[TRY IT]
Every line below that contains "page" is to be copied.

[STORED DATA]
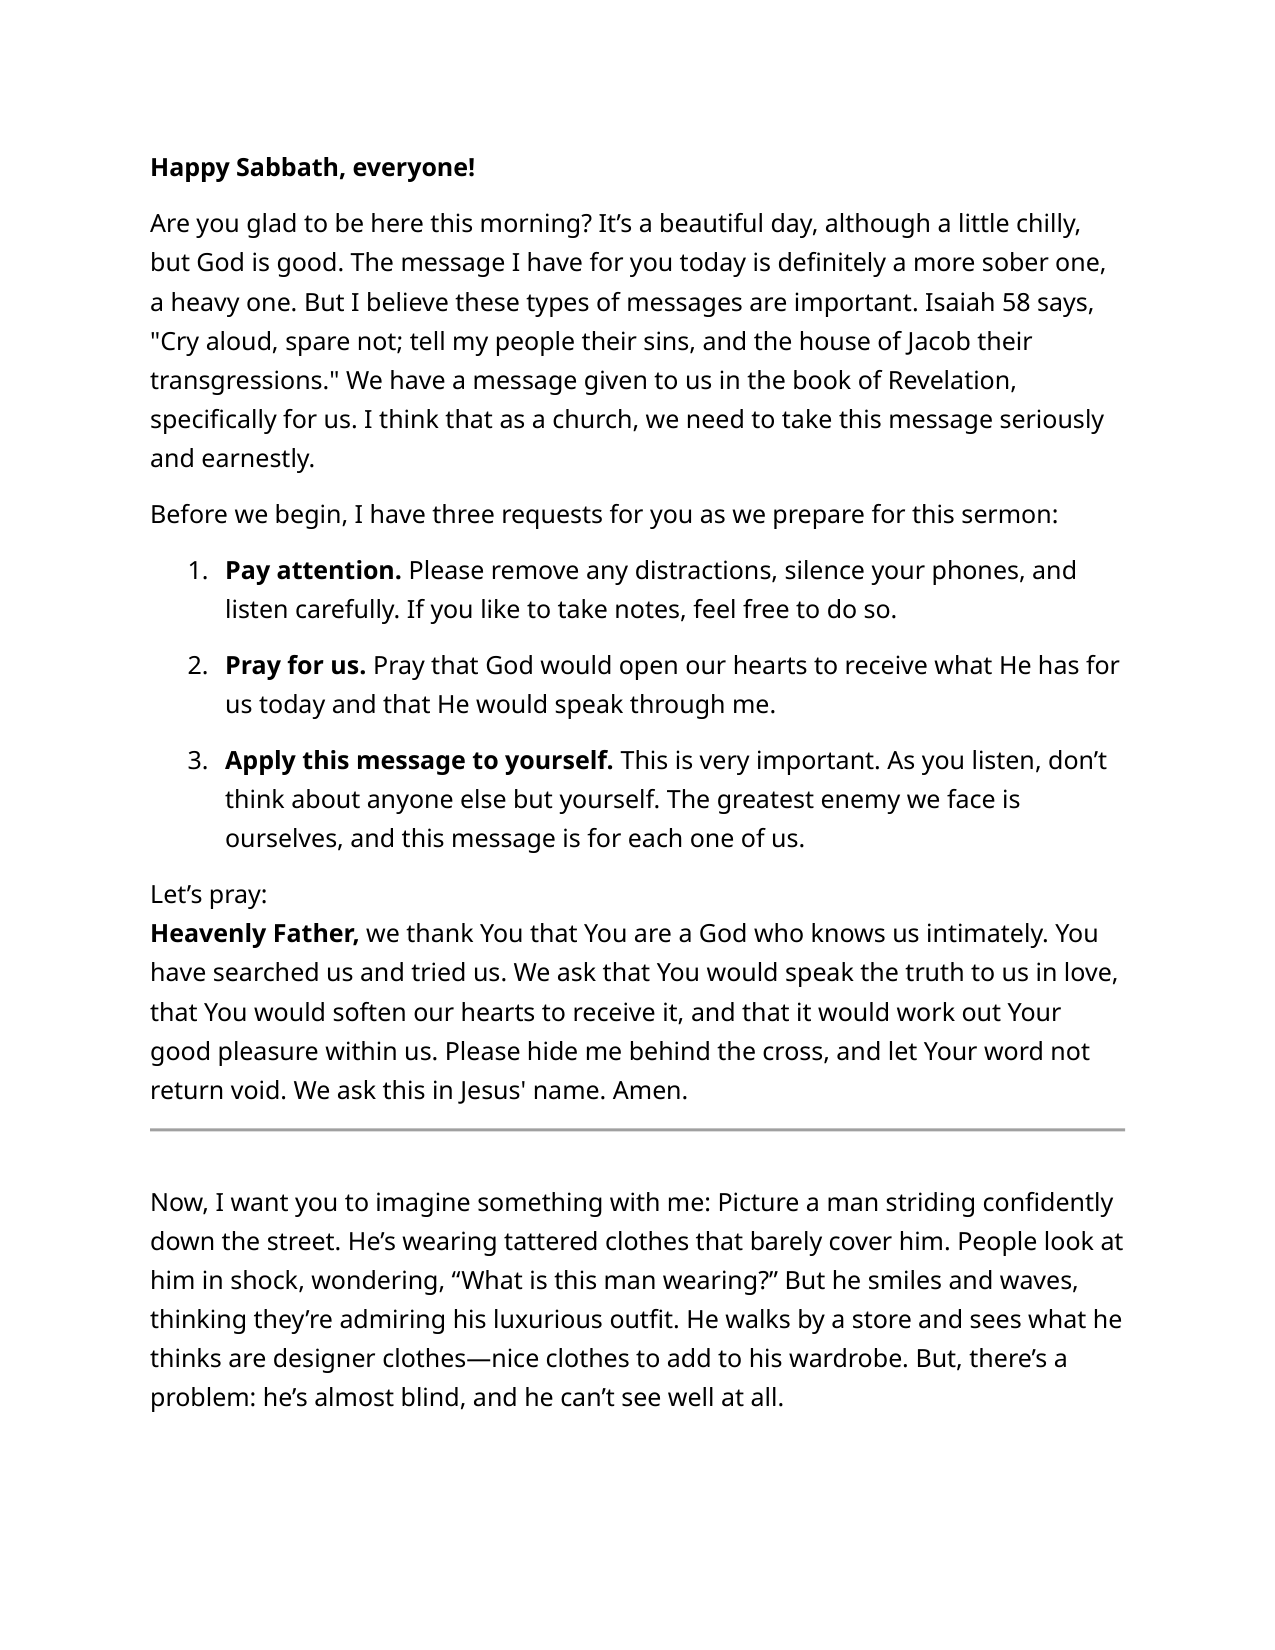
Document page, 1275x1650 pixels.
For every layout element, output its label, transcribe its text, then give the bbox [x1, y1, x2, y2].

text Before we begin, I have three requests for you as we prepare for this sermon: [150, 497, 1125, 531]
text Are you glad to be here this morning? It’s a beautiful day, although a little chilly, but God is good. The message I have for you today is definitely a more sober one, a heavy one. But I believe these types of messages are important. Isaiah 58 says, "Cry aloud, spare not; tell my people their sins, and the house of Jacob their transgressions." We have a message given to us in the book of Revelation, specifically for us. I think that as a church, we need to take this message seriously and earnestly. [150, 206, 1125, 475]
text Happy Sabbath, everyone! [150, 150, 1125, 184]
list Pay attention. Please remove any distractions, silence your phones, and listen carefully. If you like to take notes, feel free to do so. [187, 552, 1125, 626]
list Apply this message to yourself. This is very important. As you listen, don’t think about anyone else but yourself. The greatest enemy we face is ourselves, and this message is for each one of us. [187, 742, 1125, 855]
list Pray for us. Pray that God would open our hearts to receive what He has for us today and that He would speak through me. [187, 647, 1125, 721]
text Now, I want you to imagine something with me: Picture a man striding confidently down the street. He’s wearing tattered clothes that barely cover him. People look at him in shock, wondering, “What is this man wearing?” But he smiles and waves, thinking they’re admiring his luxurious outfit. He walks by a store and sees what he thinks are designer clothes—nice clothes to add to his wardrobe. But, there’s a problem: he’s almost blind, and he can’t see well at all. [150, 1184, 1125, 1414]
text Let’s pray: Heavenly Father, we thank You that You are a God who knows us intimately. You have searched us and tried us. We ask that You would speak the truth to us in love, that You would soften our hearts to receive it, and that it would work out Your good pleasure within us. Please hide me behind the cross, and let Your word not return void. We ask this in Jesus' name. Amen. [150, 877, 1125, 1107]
--
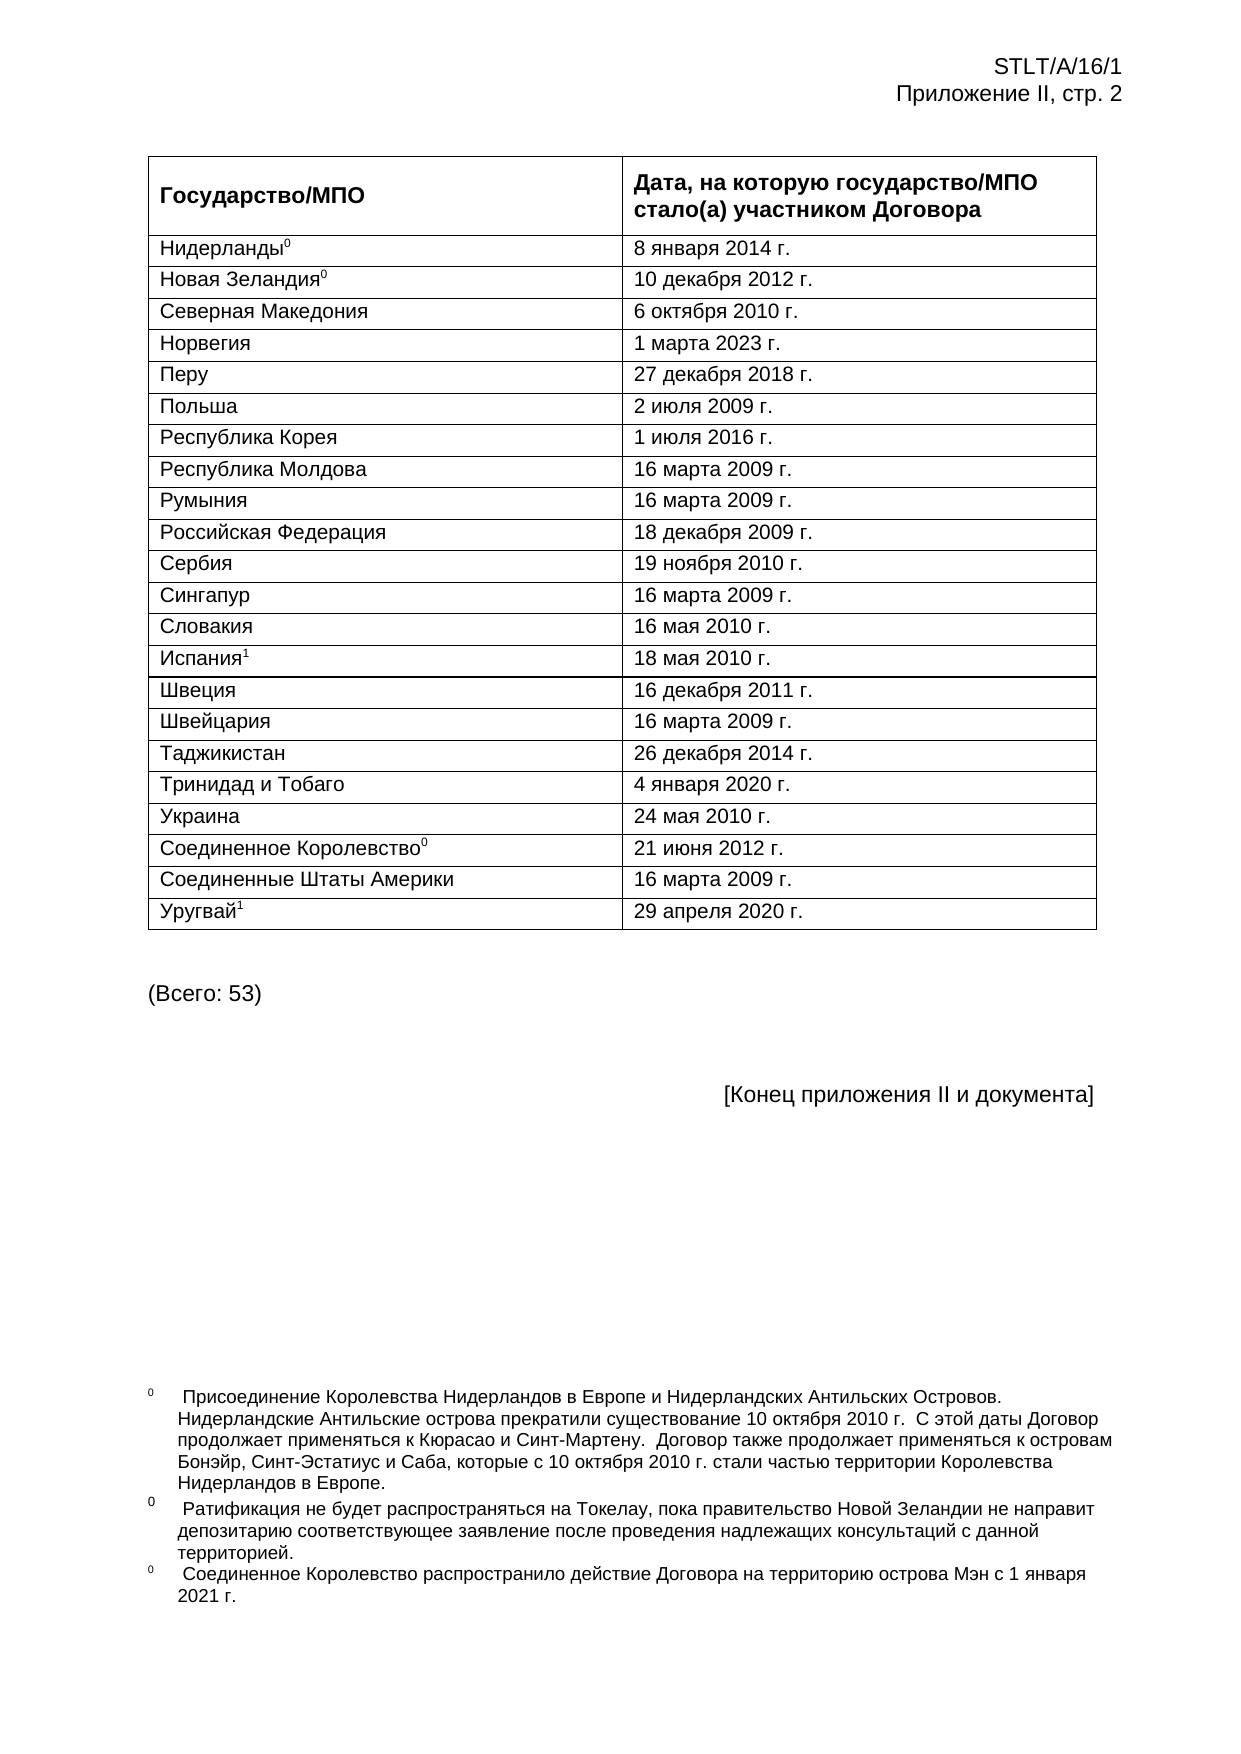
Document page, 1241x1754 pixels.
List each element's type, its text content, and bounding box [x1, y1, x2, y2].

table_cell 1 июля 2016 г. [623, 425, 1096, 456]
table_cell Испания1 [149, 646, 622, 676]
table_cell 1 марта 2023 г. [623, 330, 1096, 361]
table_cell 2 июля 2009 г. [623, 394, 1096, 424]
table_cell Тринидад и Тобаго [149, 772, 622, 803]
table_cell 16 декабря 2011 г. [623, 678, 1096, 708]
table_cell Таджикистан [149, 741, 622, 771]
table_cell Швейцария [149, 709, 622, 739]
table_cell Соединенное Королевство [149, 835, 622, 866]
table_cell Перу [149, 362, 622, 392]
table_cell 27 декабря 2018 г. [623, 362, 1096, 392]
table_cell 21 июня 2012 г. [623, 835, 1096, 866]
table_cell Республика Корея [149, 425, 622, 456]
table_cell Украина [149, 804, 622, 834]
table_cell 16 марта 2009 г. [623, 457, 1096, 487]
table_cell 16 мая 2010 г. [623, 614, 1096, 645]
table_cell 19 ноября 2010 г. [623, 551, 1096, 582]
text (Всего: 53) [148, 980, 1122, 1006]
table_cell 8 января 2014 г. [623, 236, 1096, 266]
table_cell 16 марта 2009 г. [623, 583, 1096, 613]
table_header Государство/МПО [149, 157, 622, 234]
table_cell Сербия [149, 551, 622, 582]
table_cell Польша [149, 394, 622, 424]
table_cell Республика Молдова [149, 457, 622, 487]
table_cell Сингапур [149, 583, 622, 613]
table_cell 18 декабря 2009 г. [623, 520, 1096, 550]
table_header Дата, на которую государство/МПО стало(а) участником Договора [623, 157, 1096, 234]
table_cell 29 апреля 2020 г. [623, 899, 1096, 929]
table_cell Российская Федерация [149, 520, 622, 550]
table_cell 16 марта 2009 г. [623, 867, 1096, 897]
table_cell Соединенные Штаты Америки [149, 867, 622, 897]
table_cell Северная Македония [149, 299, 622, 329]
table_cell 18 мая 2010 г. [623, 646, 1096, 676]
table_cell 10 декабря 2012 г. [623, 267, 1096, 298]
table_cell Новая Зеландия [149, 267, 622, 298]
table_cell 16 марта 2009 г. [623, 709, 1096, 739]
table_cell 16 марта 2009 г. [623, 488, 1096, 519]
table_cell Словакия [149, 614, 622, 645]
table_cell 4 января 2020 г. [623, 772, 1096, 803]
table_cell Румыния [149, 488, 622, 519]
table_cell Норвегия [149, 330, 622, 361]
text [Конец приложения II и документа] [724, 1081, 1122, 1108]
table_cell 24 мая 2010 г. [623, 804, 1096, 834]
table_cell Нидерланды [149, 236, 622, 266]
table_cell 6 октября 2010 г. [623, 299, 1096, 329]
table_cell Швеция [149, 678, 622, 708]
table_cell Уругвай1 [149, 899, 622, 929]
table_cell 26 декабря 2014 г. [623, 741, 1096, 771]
---
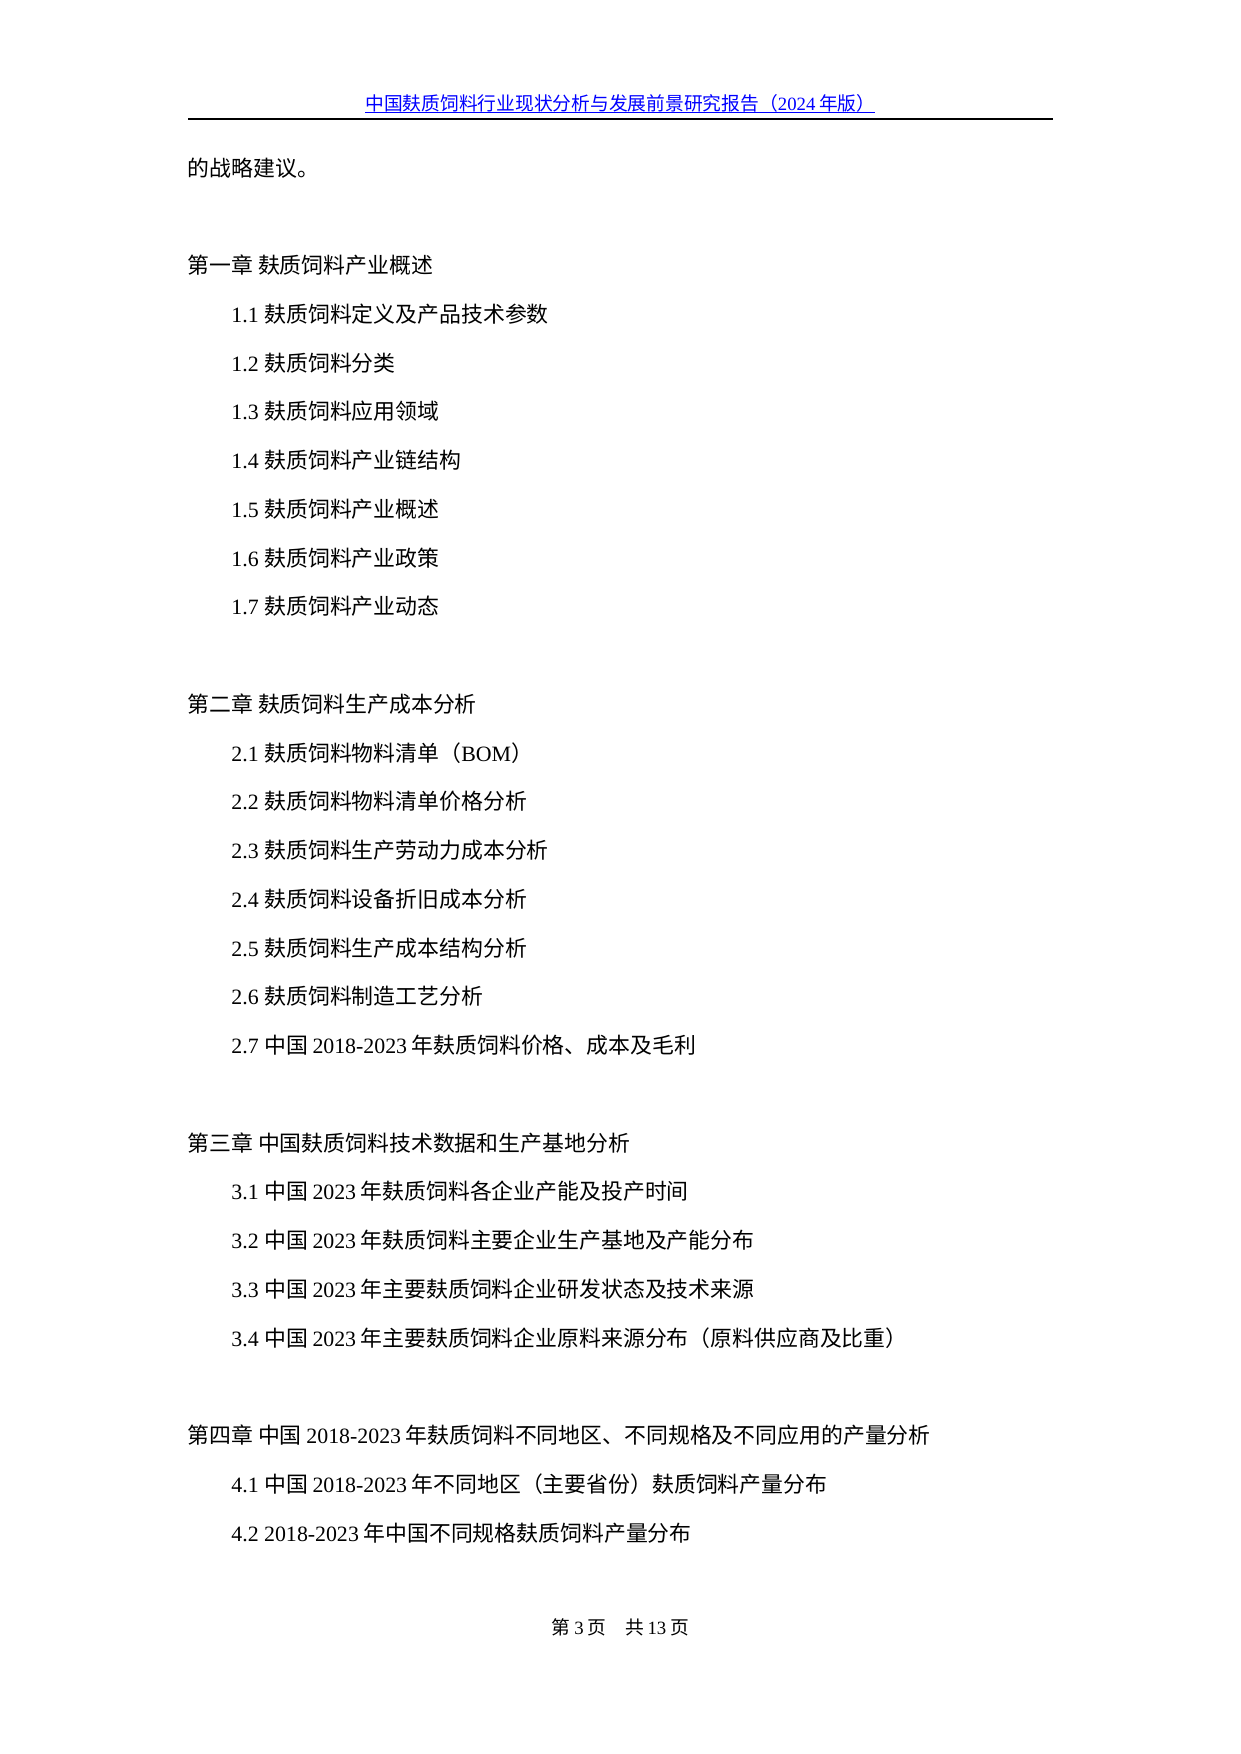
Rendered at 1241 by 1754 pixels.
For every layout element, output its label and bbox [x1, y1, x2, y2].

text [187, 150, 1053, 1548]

[EXPECTED OUTPUT]
Document page, 1275x1650 pixels.
Document page, 1241x1754 pixels.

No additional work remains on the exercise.